Can Yiadom Still Be An 'Andy Option For Reading?
Today at 04:29 AM
After a long lay-off due to injury, it's difficult to know how big a role Andy Yiadom will play for Reading this season.
How many of you forgot about Andy Yiadom at some stage this season? I know I certainly had gotten used to him not being in the first-team picture due to injury.
This has partly been because of the emergence of the likes of Michael Craig as a good right-back option and Ashqar Ahmed as another possible star being rolled out of the academy conveyor belt of talent.
Not just this, but even last season with Yiadom's injury worries we saw Kelvin Abrefa start to make a breakthrough into the first-team picture (another one we haven't had much chance to see this season) and Clinton Mola cover that right-back spot.
The consistency the team have developed since November/December 2023 has driven us upwards and we are now a team challenging in the play-offs. Things are going (touch wood) relatively well on the pitch, despite the loss of Ruben Selles. As such, there hasn't been such a demand for our longest-serving player and club captain.
It's worth taking a moment just to reflect on how long Yiadom has been a part of this parish.
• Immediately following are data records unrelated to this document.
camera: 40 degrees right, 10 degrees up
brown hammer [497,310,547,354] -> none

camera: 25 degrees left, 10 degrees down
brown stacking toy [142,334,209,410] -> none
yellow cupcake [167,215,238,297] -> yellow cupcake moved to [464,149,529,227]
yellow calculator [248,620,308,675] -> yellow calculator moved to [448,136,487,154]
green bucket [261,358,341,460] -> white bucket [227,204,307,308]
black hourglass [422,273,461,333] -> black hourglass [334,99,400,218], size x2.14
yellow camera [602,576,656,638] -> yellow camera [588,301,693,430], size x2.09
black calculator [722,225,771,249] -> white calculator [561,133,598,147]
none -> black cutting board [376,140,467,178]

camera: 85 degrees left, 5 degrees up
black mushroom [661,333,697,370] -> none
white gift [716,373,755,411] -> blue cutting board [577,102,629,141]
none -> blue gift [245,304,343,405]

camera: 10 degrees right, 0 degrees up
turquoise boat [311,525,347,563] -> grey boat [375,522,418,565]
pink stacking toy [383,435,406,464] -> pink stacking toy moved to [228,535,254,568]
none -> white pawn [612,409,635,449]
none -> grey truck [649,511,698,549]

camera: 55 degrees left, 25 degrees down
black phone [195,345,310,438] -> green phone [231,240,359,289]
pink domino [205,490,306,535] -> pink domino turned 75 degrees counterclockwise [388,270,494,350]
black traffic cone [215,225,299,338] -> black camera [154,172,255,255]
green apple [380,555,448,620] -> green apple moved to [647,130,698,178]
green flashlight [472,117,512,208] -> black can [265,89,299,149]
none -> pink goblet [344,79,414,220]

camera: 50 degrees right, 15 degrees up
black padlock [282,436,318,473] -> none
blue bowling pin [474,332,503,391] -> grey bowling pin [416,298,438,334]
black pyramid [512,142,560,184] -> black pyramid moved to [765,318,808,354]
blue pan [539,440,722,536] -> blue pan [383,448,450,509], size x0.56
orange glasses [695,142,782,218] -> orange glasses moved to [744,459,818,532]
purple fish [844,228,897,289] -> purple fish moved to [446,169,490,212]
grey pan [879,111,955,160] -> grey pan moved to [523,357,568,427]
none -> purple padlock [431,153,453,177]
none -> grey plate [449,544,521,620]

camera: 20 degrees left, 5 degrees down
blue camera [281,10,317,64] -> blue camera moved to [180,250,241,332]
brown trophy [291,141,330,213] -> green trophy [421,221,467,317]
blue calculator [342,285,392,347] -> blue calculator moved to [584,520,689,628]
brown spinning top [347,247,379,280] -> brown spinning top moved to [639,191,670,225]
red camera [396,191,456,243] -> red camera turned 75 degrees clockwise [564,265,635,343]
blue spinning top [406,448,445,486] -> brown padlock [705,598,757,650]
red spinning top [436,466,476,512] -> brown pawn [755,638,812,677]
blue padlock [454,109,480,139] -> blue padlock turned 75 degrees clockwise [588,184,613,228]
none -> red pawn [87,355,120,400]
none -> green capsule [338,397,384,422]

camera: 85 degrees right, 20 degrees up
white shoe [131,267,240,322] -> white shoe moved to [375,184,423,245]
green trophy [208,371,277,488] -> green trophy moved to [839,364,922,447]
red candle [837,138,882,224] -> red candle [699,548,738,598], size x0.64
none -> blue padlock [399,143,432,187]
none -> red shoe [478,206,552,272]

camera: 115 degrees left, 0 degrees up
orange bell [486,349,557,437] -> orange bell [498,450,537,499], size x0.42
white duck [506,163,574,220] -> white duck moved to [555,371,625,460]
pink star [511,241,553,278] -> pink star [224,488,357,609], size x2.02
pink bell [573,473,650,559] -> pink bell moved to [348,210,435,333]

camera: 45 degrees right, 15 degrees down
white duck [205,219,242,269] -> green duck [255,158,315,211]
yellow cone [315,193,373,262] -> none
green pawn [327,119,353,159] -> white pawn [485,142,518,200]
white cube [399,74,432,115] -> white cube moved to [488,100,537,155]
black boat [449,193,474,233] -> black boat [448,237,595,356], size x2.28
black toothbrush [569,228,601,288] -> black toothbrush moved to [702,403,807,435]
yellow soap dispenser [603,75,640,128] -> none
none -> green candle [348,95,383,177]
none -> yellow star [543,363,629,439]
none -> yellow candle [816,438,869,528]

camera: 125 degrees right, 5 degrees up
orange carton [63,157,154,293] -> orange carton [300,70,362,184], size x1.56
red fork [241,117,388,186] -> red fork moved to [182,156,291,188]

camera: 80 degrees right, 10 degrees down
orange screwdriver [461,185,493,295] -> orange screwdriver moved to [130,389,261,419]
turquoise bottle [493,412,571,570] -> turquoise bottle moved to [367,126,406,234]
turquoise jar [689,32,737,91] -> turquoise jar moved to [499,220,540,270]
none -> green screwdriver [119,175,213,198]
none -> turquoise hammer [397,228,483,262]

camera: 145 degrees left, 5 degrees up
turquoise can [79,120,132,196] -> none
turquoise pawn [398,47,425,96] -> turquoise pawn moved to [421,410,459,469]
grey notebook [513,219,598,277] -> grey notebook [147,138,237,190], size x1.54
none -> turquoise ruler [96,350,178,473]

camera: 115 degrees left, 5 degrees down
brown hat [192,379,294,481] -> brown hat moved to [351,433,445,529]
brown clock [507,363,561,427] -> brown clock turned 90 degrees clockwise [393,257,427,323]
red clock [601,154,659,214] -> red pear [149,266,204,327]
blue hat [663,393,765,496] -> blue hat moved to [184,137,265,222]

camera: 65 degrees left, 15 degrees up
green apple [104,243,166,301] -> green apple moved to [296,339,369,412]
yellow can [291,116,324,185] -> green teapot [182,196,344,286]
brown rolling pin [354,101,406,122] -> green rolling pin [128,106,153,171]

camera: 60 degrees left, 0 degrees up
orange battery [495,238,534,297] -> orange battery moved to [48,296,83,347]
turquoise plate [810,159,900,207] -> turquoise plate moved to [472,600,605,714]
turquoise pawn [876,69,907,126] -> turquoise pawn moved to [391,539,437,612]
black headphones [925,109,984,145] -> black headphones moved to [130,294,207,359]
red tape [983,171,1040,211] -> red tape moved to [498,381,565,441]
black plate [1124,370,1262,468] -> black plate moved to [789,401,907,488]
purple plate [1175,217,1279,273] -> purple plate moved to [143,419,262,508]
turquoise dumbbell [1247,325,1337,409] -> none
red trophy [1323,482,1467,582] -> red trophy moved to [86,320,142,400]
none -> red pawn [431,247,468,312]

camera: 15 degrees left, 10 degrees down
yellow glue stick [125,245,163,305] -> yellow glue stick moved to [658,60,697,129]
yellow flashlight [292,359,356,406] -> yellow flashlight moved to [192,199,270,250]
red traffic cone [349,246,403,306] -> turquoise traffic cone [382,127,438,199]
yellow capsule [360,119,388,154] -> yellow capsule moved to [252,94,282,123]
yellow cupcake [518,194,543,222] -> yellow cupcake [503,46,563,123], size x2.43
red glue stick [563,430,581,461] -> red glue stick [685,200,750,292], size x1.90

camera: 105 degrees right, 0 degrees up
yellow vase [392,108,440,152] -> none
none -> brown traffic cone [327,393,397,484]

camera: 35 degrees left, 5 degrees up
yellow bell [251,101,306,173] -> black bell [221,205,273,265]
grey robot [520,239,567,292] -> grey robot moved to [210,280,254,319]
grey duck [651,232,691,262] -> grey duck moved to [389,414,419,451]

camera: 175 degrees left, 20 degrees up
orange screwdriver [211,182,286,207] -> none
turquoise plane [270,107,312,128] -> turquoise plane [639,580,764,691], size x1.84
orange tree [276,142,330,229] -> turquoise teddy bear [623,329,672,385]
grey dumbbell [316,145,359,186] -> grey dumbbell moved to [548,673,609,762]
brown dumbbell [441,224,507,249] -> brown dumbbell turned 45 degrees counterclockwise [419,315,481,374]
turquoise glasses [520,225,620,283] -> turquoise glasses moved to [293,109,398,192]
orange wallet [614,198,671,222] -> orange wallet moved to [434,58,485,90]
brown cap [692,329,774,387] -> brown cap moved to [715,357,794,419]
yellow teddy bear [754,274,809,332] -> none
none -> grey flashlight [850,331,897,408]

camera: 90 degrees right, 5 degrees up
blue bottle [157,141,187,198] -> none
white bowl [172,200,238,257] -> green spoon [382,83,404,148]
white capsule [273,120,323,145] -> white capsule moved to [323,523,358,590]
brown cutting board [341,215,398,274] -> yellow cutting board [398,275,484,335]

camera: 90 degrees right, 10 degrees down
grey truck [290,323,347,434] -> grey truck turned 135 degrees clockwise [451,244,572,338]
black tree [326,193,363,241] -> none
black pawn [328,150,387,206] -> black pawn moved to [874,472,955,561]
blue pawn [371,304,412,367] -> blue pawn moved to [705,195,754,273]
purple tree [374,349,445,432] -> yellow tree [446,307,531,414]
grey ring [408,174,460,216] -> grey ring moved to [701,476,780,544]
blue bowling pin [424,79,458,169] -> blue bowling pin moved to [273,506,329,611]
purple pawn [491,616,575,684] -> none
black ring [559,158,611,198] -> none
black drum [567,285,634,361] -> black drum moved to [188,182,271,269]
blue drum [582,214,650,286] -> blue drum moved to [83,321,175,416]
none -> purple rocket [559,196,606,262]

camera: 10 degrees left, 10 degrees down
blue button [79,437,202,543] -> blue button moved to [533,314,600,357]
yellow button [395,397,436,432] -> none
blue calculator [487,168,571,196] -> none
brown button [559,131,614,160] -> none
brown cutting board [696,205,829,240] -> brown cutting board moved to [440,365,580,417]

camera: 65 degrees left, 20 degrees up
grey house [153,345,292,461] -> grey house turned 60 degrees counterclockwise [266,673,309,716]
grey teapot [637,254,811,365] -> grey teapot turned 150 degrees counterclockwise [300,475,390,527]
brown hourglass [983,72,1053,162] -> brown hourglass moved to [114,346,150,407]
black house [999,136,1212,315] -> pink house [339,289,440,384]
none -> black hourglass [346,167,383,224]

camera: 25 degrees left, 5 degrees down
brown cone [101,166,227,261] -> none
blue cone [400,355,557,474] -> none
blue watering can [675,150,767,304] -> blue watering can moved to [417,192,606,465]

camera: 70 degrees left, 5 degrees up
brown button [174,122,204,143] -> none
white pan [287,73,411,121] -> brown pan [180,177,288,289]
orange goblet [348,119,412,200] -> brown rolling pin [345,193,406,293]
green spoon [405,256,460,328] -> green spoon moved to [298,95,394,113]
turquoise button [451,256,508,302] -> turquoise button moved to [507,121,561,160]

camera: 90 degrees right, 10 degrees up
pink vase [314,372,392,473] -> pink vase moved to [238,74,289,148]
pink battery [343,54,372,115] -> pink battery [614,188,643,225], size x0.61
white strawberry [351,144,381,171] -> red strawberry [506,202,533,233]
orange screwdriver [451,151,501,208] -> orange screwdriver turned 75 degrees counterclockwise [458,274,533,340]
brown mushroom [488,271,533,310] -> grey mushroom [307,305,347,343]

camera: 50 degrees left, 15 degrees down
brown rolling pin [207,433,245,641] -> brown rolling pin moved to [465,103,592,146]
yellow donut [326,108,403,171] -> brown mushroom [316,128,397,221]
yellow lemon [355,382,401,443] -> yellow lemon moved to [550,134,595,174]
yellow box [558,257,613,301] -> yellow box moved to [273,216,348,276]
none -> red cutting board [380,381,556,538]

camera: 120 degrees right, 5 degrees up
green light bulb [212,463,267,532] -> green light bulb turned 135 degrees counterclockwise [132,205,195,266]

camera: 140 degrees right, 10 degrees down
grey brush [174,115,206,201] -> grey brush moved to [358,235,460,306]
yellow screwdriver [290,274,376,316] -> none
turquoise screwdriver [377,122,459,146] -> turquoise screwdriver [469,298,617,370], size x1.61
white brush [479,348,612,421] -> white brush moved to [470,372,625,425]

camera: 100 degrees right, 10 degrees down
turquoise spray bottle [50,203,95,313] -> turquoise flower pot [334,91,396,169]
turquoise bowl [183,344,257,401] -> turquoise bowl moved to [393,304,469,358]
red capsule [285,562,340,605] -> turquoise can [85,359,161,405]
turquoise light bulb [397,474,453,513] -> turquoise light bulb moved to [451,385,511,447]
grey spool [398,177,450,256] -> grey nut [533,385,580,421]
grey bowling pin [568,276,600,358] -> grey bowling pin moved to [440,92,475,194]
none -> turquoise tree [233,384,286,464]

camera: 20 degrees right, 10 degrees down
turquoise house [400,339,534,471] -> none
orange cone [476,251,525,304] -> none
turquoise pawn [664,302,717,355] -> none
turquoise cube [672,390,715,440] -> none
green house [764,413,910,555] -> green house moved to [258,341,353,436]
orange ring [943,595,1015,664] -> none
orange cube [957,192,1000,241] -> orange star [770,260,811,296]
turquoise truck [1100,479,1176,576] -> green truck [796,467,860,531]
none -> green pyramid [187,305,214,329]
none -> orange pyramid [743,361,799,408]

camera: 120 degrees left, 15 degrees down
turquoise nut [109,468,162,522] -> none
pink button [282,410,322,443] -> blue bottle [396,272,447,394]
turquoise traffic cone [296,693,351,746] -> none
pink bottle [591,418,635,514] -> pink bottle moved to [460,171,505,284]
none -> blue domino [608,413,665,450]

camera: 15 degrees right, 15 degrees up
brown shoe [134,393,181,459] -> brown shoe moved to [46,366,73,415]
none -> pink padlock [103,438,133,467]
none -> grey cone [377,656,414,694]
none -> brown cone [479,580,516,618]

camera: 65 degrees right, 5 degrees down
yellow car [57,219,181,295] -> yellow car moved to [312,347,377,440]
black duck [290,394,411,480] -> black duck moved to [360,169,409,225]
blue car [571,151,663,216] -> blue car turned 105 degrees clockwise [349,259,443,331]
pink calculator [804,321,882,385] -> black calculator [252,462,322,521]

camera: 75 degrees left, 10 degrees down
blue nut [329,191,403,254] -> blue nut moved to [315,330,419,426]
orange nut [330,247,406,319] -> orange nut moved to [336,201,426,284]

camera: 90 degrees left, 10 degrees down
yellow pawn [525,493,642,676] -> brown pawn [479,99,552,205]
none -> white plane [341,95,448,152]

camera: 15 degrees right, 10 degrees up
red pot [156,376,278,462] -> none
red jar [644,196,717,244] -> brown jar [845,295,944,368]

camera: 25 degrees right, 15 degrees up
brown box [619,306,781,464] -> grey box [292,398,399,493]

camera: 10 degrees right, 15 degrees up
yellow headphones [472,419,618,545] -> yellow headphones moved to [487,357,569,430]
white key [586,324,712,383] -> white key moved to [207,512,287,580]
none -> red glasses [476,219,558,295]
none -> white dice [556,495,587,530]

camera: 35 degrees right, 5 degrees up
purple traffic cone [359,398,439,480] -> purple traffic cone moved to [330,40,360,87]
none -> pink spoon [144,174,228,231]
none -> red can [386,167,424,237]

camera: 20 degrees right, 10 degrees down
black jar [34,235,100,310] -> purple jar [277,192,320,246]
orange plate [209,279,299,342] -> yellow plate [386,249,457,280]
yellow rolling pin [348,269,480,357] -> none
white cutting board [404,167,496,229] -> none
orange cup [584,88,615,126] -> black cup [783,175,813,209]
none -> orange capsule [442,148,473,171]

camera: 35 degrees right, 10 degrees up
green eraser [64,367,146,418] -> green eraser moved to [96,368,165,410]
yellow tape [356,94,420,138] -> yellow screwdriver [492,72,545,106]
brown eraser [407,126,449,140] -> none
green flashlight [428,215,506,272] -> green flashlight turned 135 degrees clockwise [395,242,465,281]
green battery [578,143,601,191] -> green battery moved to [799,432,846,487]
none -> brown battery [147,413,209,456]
Having joined in 2018, he has worked with eight permanent managers and a few caretakers, while 32* academy players have made their first-team debuts in his tenure, 38* permanent transfers have joined the club and 61* players have left permanently.
Yiadom has been part of all three of Mark Bowen's non-playing spells with the club, he has seen Reading move training grounds and rename its stadium, and is the only player who was in the first team when the club wasn't sponsored by Select Car Leasing.
*All numbers are rough estimates, not exact counts. Essentially, the point being made is A LOT.
Even the shirt manufacturer was Puma when he arrived. Yakou Méïté was our top goalscorer in his first season, with 12 goals. Liam Moore was the captain. The turnovers and the changes have been astonishing. This is a very, very different club now to when he arrived.
However, despite all these changes to the club, Yiadom over the last six years - six years which we all know have been among some of the most challenging in the history of the club - has been an ever-present and loyal servant.
He is now at a crossroads. Is there a place for him in this team or have others usurped him? Can we afford his wages any more, as a senior player who last signed a contract when we were still a Championship side? Is he still able to maintain fitness for enough of a season to make an impact on the pitch? Is he still able to play the style of attacking football we have seen coached over the last two seasons?
His leadership has never been, and will never be, in question. But he has slowly slipped away into the backs of our minds of late and this presents an opportunity in the new year when he returns.
The leadership vacancy has been taken with aplomb by Lewis Wing, who has captained the majority of the side's games this season, but possibly Yiadom coming back to the side will help a young defence.
Possibly having that experience will help support the club as we reach another potential fire sale in January. Perhaps Wing will be poached and Yiadom will reclaim the captaincy.
It is not clear how long Yiadom will have left with us, but he still has a huge role to play for us in the second half of the season, as soon as we can see him return to fitness. Whether it is as a leader, a squad player or a first-choice starter, a standards bearer, Hunt's go-to guy, someone to offer an arm around the shoulder or a word in the ear of a youngster. Perhaps a combination of all of these things.
It would be a classic Yiadom act of his selfless nature to give his everything to this side and help support the club to keep the ship steady before departing in the summer. We still need our captain - he still has a job to do for us.